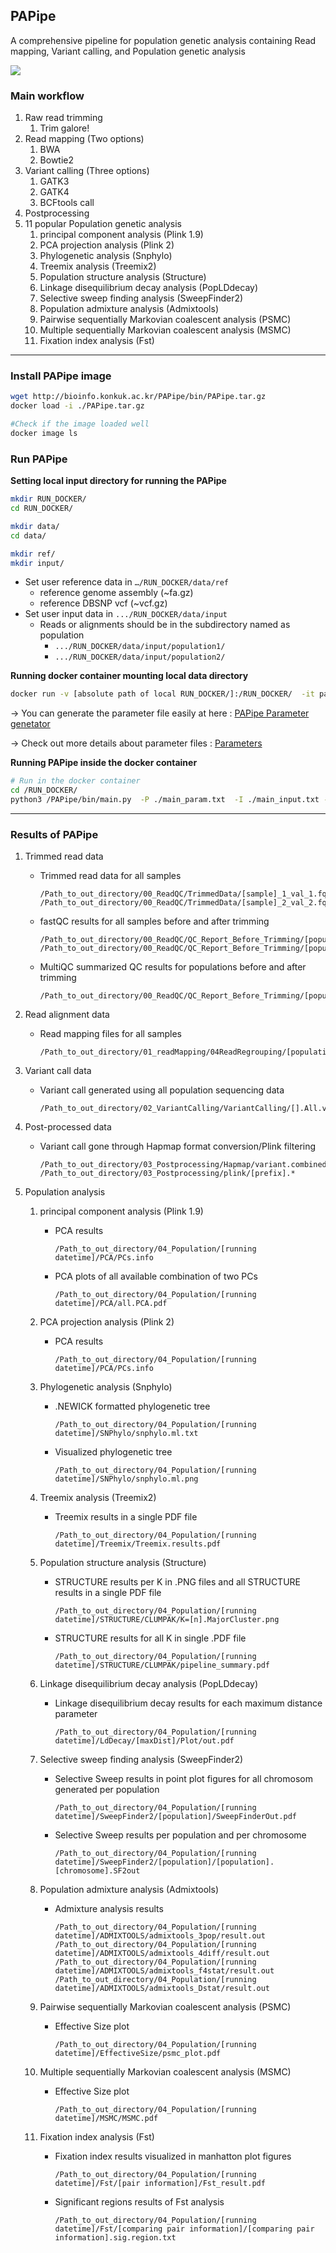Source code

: ## PAPipe

A comprehensive pipeline for population genetic analysis containing Read mapping, Variant calling, and Population genetic analysis

![](./figures/fig1.png)

### Main workflow

1. Raw read trimming
    1. Trim galore!
2. Read mapping (Two options)
    1. BWA
    2. Bowtie2
3. Variant calling (Three options)
    1. GATK3
    2. GATK4
    3. BCFtools call
4. Postprocessing
5. 11 popular Population genetic analysis
    1. principal component analysis (Plink 1.9)
    2. PCA projection analysis (Plink 2)
    3. Phylogenetic analysis (Snphylo)
    4. Treemix analysis (Treemix2)
    5. Population structure analysis (Structure)
    6. Linkage disequilibrium decay analysis (PopLDdecay)
    7. Selective sweep finding analysis (SweepFinder2)
    8. Population admixture analysis (Admixtools)
    9. Pairwise sequentially Markovian coalescent analysis (PSMC)
    10. Multiple sequentially Markovian coalescent analysis (MSMC)
    11. Fixation index analysis (Fst)

---

### Install PAPipe image

```bash
wget http://bioinfo.konkuk.ac.kr/PAPipe/bin/PAPipe.tar.gz
docker load -i ./PAPipe.tar.gz

#Check if the image loaded well 
docker image ls
```

### Run PAPipe

**Setting local input directory for running the PAPipe** 

```bash
mkdir RUN_DOCKER/
cd RUN_DOCKER/

mkdir data/
cd data/

mkdir ref/
mkdir input/
```

- Set user reference data in `…/RUN_DOCKER/data/ref`
    - reference genome assembly (~fa.gz)
    - reference DBSNP vcf (~vcf.gz)
- Set user input data in `.../RUN_DOCKER/data/input`
    - Reads or alignments should be in the subdirectory named as population
        - `.../RUN_DOCKER/data/input/population1/`
        - `.../RUN_DOCKER/data/input/population2/`

**Running docker container mounting local data directory** 

```bash
docker run -v [absolute path of local RUN_DOCKER/]:/RUN_DOCKER/  -it pap_docker:latest
```

→ You can generate the parameter file easily at here : [PAPipe Parameter genetator](http://bioinfo.konkuk.ac.kr/PAPipe/parameter_builder/)

→ Check out more details about parameter files : [Parameters](./Parameters/parameter_generator.md)

**Running PAPipe inside the docker container** 

```bash
# Run in the docker container
cd /RUN_DOCKER/
python3 /PAPipe/bin/main.py  -P ./main_param.txt  -I ./main_input.txt -A ./main_sample.txt &> ./log
```

---

### Results of PAPipe

1. Trimmed read data
    - Trimmed read data for all samples
        
        ```
        /Path_to_out_directory/00_ReadQC/TrimmedData/[sample]_1_val_1.fq.gz
        /Path_to_out_directory/00_ReadQC/TrimmedData/[sample]_2_val_2.fq.gz
        
        ```
        
    - fastQC results for all samples before and after trimming
        
        ```
        /Path_to_out_directory/00_ReadQC/QC_Report_Before_Trimming/[population]/[sample]_1_fastqc.html
        /Path_to_out_directory/00_ReadQC/QC_Report_Before_Trimming/[population]/[sample]_2_fastqc.html
        
        ```
        
    - MultiQC summarized QC results for populations before and after trimming
        
        ```
        /Path_to_out_directory/00_ReadQC/QC_Report_Before_Trimming/[population]/multiqc_report.html
        
        ```
        
2. Read alignment data
    - Read mapping files for all samples
        
        ```
        /Path_to_out_directory/01_readMapping/04ReadRegrouping/[population]_[sample].addRG.marked.sort.bam
        
        ```
        
3. Variant call data
    - Variant call generated using all population sequencing data
        
        ```
        /Path_to_out_directory/02_VariantCalling/VariantCalling/[].All.variant.combined.g.vcf.gz
        
        ```
        
4. Post-processed data
    - Variant call gone through Hapmap format conversion/Plink filtering
        
        ```
        /Path_to_out_directory/03_Postprocessing/Hapmap/variant.combined.GT.SNP.flt.hapmap
        /Path_to_out_directory/03_Postprocessing/plink/[prefix].*
        
        ```
        
5. Population analysis
    1. principal component analysis (Plink 1.9)
        - PCA results
            
            ```
            /Path_to_out_directory/04_Population/[running datetime]/PCA/PCs.info
            
            ```
            
        - PCA plots of all available combination of two PCs
            
            ```
            /Path_to_out_directory/04_Population/[running datetime]/PCA/all.PCA.pdf
            
            ```
            
    2. PCA projection analysis (Plink 2)
        - PCA results
            
            ```
            /Path_to_out_directory/04_Population/[running datetime]/PCA/PCs.info
            
            ```
            
    3. Phylogenetic analysis (Snphylo)
        - .NEWICK formatted phylogenetic tree
            
            ```
            /Path_to_out_directory/04_Population/[running datetime]/SNPhylo/snphylo.ml.txt
            
            ```
            
        - Visualized phylogenetic tree
            
            ```
            /Path_to_out_directory/04_Population/[running datetime]/SNPhylo/snphylo.ml.png
            
            ```
            
    4. Treemix analysis (Treemix2)
        - Treemix results in a single PDF file
            
            ```
            /Path_to_out_directory/04_Population/[running datetime]/Treemix/Treemix.results.pdf
            
            ```
            
    5. Population structure analysis (Structure)
        - STRUCTURE results per K in .PNG files and all STRUCTURE results in a single PDF file
            
            ```
            /Path_to_out_directory/04_Population/[running datetime]/STRUCTURE/CLUMPAK/K=[n].MajorCluster.png
            
            ```
            
        - STRUCTURE results for all K in single .PDF file
            
            ```
            /Path_to_out_directory/04_Population/[running datetime]/STRUCTURE/CLUMPAK/pipeline_summary.pdf
            
            ```
            
    6. Linkage disequilibrium decay analysis (PopLDdecay)
        - Linkage disequilibrium decay results for each maximum distance parameter
            
            ```
            /Path_to_out_directory/04_Population/[running datetime]/LdDecay/[maxDist]/Plot/out.pdf
            
            ```
            
    7. Selective sweep finding analysis (SweepFinder2)
        - Selective Sweep results in point plot figures for all chromosom generated per population
            
            ```
            /Path_to_out_directory/04_Population/[running datetime]/SweepFinder2/[population]/SweepFinderOut.pdf
            
            ```
            
        - Selective Sweep results per population and per chromosome
            
            ```
            /Path_to_out_directory/04_Population/[running datetime]/SweepFinder2/[population]/[population].[chromosome].SF2out
            
            ```
            
    8. Population admixture analysis (Admixtools)
        - Admixture analysis results
            
            ```
            /Path_to_out_directory/04_Population/[running datetime]/ADMIXTOOLS/admixtools_3pop/result.out
            /Path_to_out_directory/04_Population/[running datetime]/ADMIXTOOLS/admixtools_4diff/result.out
            /Path_to_out_directory/04_Population/[running datetime]/ADMIXTOOLS/admixtools_f4stat/result.out
            /Path_to_out_directory/04_Population/[running datetime]/ADMIXTOOLS/admixtools_Dstat/result.out
            
            ```
            
    9. Pairwise sequentially Markovian coalescent analysis (PSMC)
        - Effective Size plot
            
            ```
            /Path_to_out_directory/04_Population/[running datetime]/EffectiveSize/psmc_plot.pdf
            
            ```
            
    10. Multiple sequentially Markovian coalescent analysis (MSMC)
        - Effective Size plot
            
            ```
            /Path_to_out_directory/04_Population/[running datetime]/MSMC/MSMC.pdf
            
            ```
            
    11. Fixation index analysis (Fst)
        - Fixation index results visualized in manhatton plot figures
            
            ```
            /Path_to_out_directory/04_Population/[running datetime]/Fst/[pair information]/Fst_result.pdf
            
            ```
            
        - Significant regions results of Fst analysis
            
            ```
            /Path_to_out_directory/04_Population/[running datetime]/Fst/[comparing pair information]/[comparing pair information].sig.region.txt
            
            ```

**Action item:** Each line above that has the word "after" should be copied.

**Answer section:**
    - fastQC results for all samples before and after trimming
    - MultiQC summarized QC results for populations before and after trimming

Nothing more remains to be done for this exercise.